実際、米国の医療関連ホームページには、同じようなものが乱立しています。しかし、その多くが運営に失敗し、淘汰が始まっています。米国のネット企業はこの半年で130社が倒産し、8000人の解雇者が出たと報道されています(日本経済新聞、11月20日)。日本のバブルの時期には、多くの人たちが地価が上がるという見込みで多額の投資をし、結局、失敗しました。同じ状況が、ITバブル崩壊後の米国でも起きているようなのです。
特に、医療というテーマにインターネットを当てはめるのは難しいことです。論理的な問題、セキュリティの問題、学問的な水準の問題、中立性の問題など、解決すべき問題が多くあります。そうした問題を軽視し、インターネットというキーワードを乱発したけれど、最終的には大失敗しているという現状が、米国にはたくさん見受けられます。

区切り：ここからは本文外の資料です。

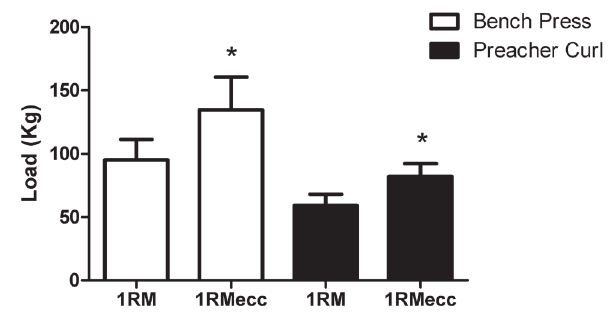
Figure 1. One repetition maximum (1RM) and one repetition maximum eccentric (1RMecc) test for the bench press and the preacher curl exercise. * Significant difference ( p < 0.05) compared to the 1RM test. The data are expressed as mean ± SD ( n = 15).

ルールがあって競争する米国、競争しながらルールをつくる日本
このように、ルールがあって自由競争を原則とした米国の方式では、同じようなホームページが乱立するだけになることがわかったのは、ITバブルが崩壊した後の、つまり、最近のことでうs。私は、こうした米国方式の運営では必ず破綻するだろうと予測していたので、米国式ではなく、日本式を選択したのです。日本式というのは、多くの人たち、多くの企業の方たちと協力しながら、まず集まり、そこで相談し、ルールをつくり、その共有したルールの上で自由競争をする、という方式を考えたわけです。それが、現在のMediproの運営方針になっています。
つまり、米国の模倣ではなく、日本人には日本のやり方があると固執してきたことが、Mediproが脚光を浴びるようになってきた理由の1つです。現在の状況を見ると、医療分野のITでは、米国方式は失敗し、日本方式のほうが成功をおさめたと言ってよいでしょう。米国では経営赤字、倒産、解雇続出という医療関係のITベンチャーが相次いで登場していますが、Mediproは着実にactiveuserといての会員が伸び、提携企業が倍増する勢いで増えています。
私は今年3回渡米し、多くの医師たちに、インターネットをどう利用しているかについて聞くチャンスがありました。すると、多くの医師たちからは、MedscapeかMDコンサルトの2つを利用している、という答が返ってくるのです。Medscapeは米国の代表的な医療情報ポータルサイトです。年間180本の学会サマリーあるいはイベントサマリーをチェックすることができます。
MDコンサルトには、多くの医学関連の教科書やマニュアルなどが集約されています。MDコンサルトは、有料会員制なので、利用するにはお金を払わなくてはなりません。しかし、セシル、ブランワードといった有名な医学コンテンツが、1回の登録で利用できます。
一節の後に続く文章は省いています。